I am a Mexican American Indian, I have brown hair and eyes. I have a younger sister and a younger brother. I love baseball and football. I love to listen to music, especially live. I love my friends and I love my family. I also happen to have Huntington’s Disease. My family has lost many to this horrible disease, my Uncle Joe, my Uncle Jessie, and my Grandmother. Most recently my mother succumbed to the Disease on February 27, 2015. To date the only negatives in my family are my Uncle Ralph and my brother Mario. My sister Diane tested positive in 2002 only 6 months later she was diagnosed with breast cancer and underwent a radical mastectomy and chemotherapy. We thought surely we would loose her to the Cancer but she beat it. She is currently symptomatic with Huntington’s Disease. She has two children, my niece and nephew who are At-Risk. I am also currently symptomatic.
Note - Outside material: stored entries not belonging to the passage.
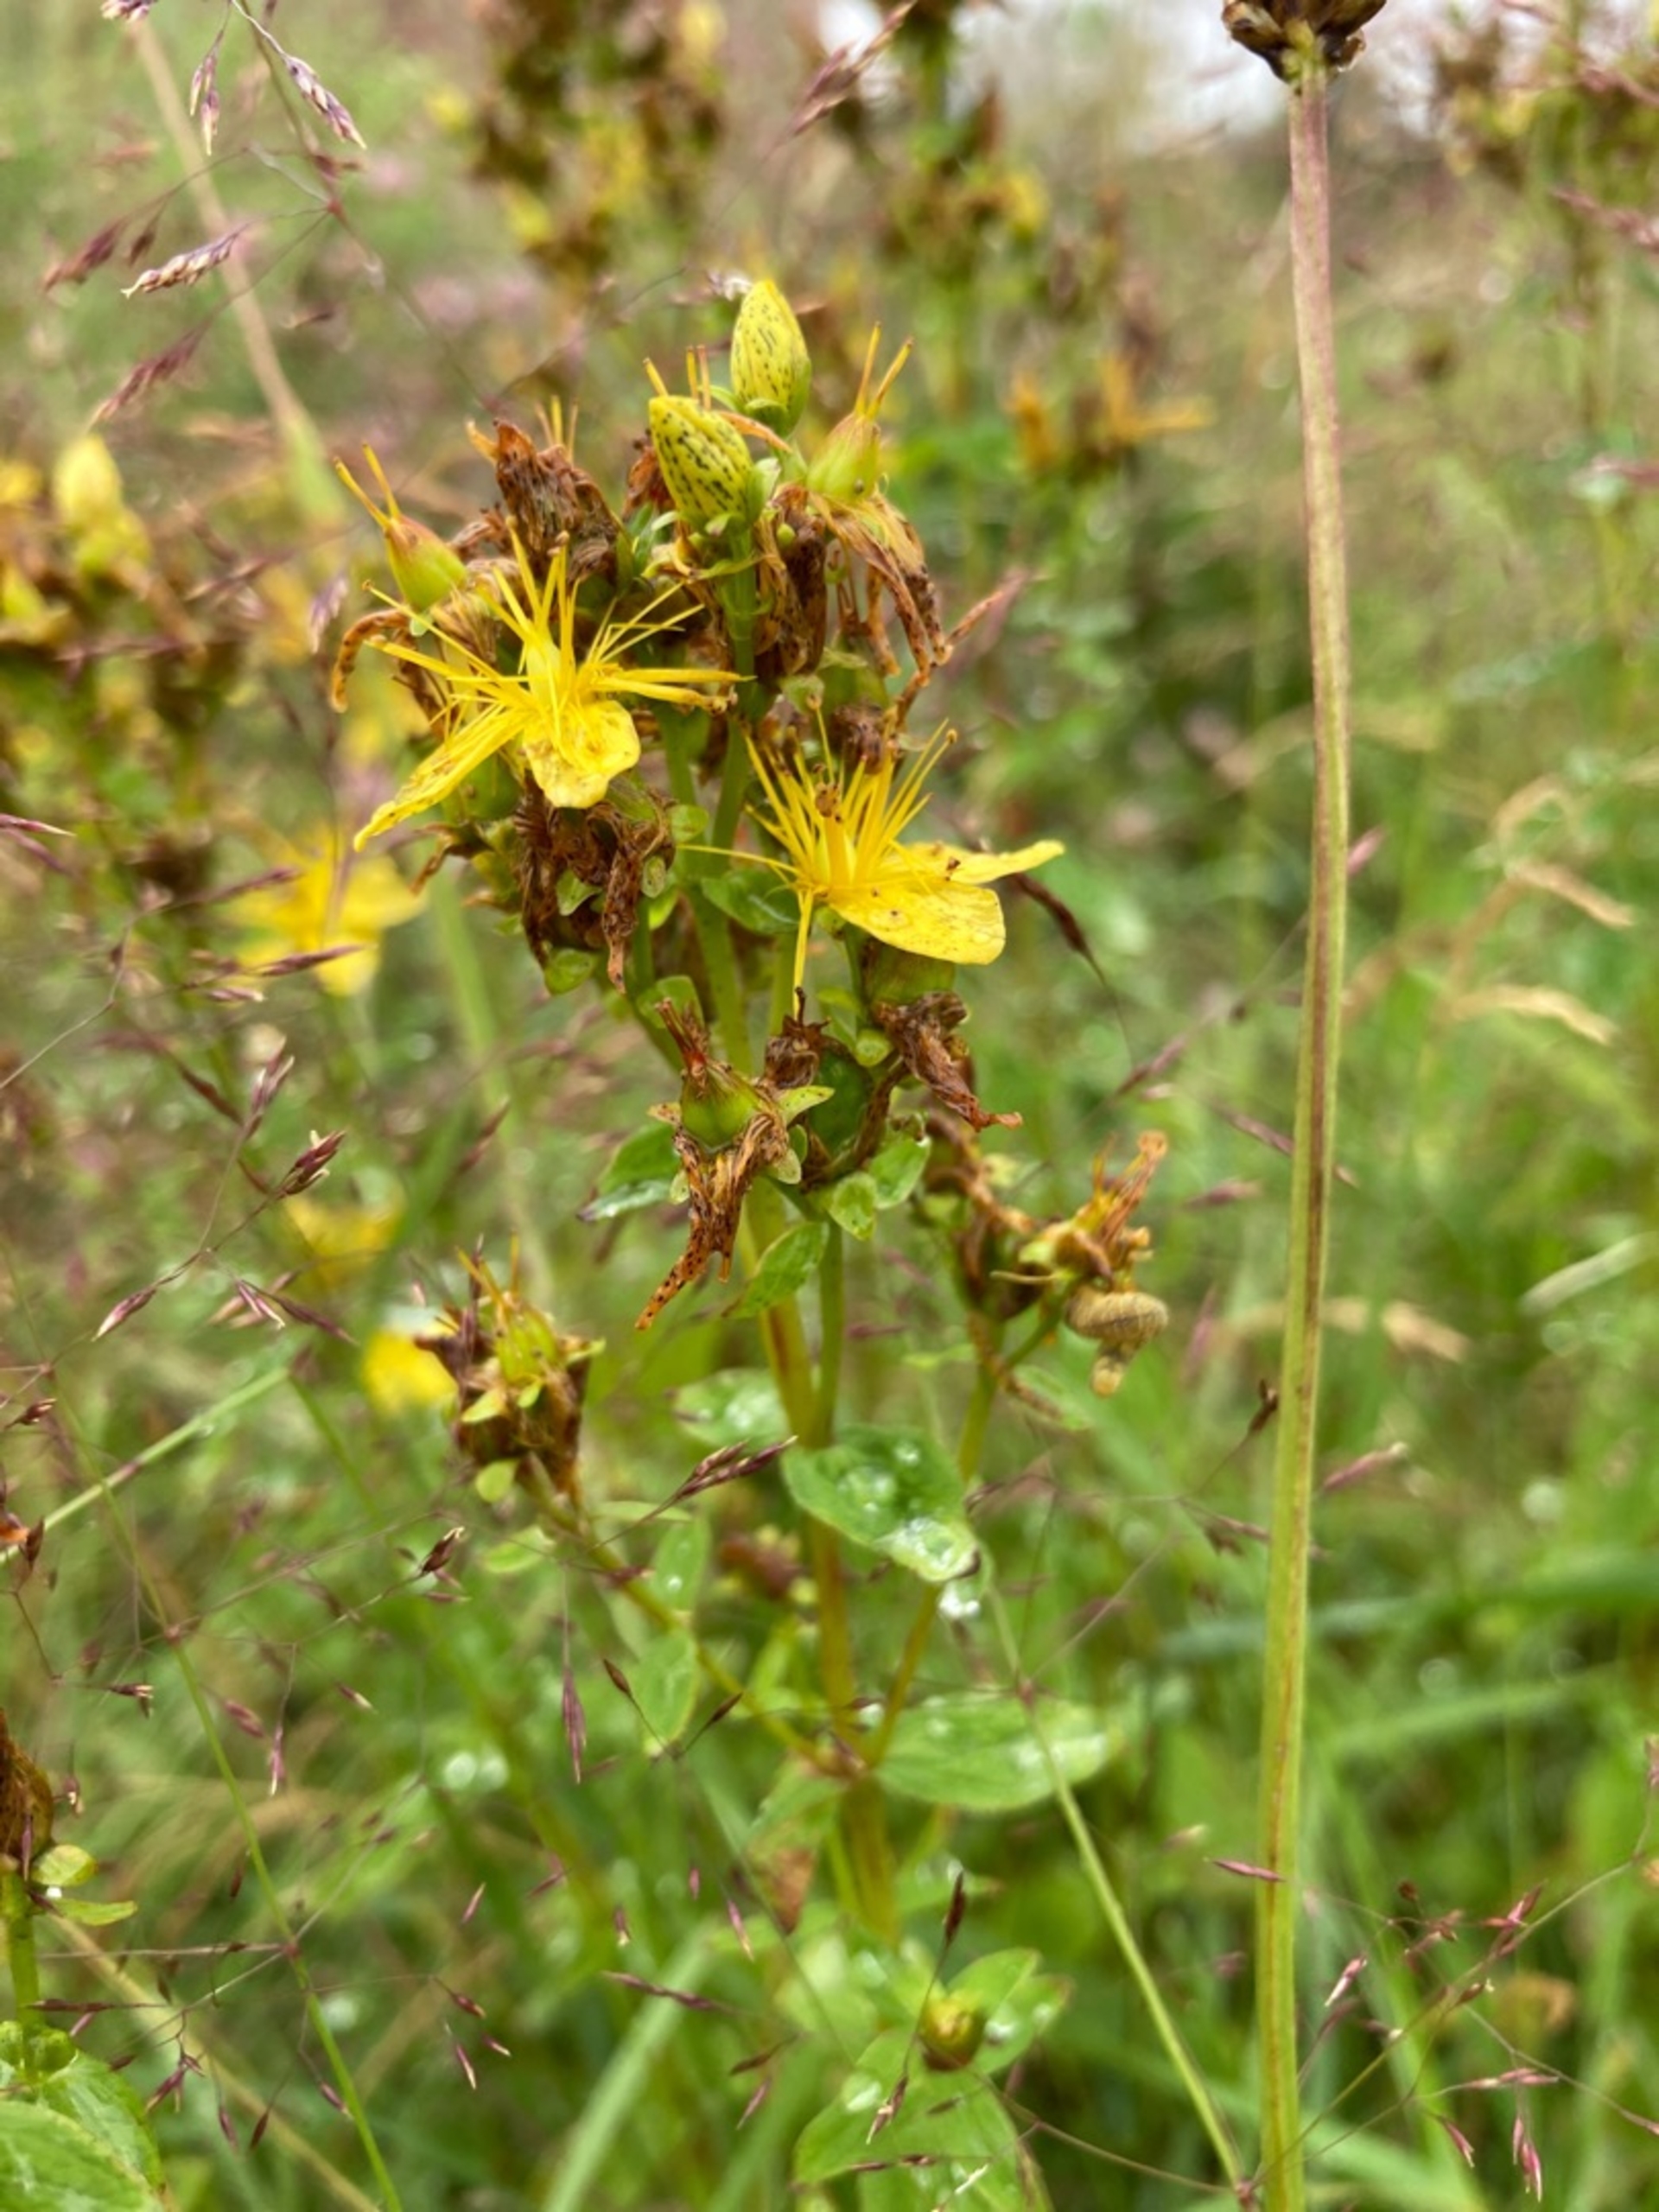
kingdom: Plantae
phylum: Tracheophyta
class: Magnoliopsida
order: Malpighiales
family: Hypericaceae
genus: Hypericum
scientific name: Hypericum maculatum
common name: Kantet perikon
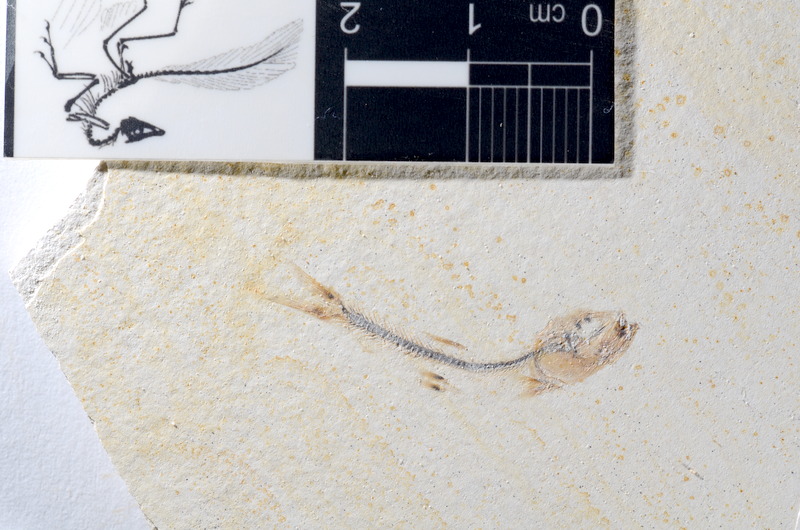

In my late Twenties I joined an AMAZING support group in Orange County. After being there for a few years, I became a peer facilitator and started running one of the groups within our support group. One of the reasons I loved the Orange County Support Group so much was because they would split the group up into Caregivers, Symptomatic and At-Risk. (It was much easier to talk about the trials of caring for my mom if she was not in the room listening.) I have been a Huntington’s Disease walk participant every year but one since I became aware of them. I have attended two Huntington’s Disease Galas’, I was fortunate enough to attend the San Diego Conference on a scholarship many years ago and I am currently a part of the ENROLL Clinical Trials.
Through these experiences I furthered my education of the disease and formed bonds with some amazing young adults like myself who were also at risk. I was honored to be asked to be this years Huntington’s Disease Walk’s Ambassador. I gladly accepted and am thankful for this opportunity to share my story again with even more people. I used to hope for a life without Huntington’s Disease. Now I hope for a WORLD without Huntington’s Disease.